As you probably heard, last Friday morning a semitruck overturned, spilling approximately 22 million bees onto I-5. The bees swarmed. Hiveless. Potentially queenless. Confused.
Photos of the scene depicted beekeepers haunting the dark hour in full beekeeping regalia, attempting to salvage what hives they could. Reports from KOMO News described firefighters spraying foam on broken boxes and reporters swatting away their apian attackers.
KIRO TV reported that the driver emerged from the wreckage unscathed. He’s fine.
But the bees.
Look at these intrepid beekeepers:
“The only way to capture the bees would be to lure them with a queen,” Frank Neal, owner of Tarboo Valley Bees, told me when I called him. Neal claims to have “been beeing” for 40 years. Rescuers would have to right the boxes, re-queen the hive, and hope for the best.
“If the queen was killed in the wreck,” Neal said, “then the bees won’t do anything but fly around.”
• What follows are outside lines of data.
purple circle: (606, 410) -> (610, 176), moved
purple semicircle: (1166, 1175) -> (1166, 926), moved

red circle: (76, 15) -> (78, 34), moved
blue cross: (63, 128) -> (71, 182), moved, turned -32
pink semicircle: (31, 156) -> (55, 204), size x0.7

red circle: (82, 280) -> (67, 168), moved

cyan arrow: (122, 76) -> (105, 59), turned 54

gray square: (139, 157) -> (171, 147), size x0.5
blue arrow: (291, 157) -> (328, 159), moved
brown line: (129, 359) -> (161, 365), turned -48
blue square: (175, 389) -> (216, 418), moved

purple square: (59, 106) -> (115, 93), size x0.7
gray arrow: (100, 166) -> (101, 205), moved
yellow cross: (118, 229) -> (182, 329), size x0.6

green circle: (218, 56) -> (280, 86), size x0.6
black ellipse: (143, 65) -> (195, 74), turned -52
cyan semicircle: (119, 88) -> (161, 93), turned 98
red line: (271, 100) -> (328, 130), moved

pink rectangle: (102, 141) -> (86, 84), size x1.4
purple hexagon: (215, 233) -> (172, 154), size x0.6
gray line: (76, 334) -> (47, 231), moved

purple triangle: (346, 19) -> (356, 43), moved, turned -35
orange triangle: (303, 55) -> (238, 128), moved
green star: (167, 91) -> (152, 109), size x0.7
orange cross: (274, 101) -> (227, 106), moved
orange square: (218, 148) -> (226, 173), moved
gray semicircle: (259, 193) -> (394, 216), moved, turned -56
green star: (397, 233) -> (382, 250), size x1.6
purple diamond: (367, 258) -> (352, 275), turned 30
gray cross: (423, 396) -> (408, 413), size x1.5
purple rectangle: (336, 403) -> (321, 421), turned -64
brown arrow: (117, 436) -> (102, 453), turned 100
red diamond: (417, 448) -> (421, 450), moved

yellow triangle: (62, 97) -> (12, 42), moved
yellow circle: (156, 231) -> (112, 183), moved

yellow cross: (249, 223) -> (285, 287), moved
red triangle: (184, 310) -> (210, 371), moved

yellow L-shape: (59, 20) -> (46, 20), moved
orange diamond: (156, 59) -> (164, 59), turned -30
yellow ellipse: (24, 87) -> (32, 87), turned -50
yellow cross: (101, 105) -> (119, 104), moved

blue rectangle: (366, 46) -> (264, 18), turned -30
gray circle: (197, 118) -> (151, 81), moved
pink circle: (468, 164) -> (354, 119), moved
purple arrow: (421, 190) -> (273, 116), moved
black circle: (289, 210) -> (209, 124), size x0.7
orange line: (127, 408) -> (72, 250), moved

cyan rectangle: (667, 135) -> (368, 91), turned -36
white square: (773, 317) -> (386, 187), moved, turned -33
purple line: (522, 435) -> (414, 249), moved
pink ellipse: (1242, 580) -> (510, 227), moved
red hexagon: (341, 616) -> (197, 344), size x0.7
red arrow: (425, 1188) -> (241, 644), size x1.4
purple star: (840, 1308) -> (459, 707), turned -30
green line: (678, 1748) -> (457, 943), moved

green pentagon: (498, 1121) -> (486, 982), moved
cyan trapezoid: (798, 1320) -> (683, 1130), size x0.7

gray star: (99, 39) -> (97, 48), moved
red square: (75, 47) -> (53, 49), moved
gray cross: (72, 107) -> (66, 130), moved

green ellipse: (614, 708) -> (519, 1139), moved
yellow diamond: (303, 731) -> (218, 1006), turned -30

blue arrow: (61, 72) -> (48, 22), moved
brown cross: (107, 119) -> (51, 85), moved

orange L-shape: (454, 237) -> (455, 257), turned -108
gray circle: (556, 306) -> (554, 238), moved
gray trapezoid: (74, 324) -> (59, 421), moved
One of the worker bees will start laying eggs, but they’ll be drone eggs, males who are unable to reproduce. If they have no queen, they have no hive, no home.
“None of the hives were recovered,” said a representative from Belleville Honey Beekeeping Supply, the company who suffered the loss of the nearly 450 hives on I-5, when I called. “We have about 7,500 hives in house, so it is a pinch. But we’ll get through it. We’re farmers.”
The loss of last week's bees will have no impact on the PNW’s food crop pollination industry as a whole. Nor will the spill affect anyone except for Belleville Honey Beekeeping Supply, the few responders who suffered stings, and the people stuck in traffic due to the accident.
But the bees? All the bees will die.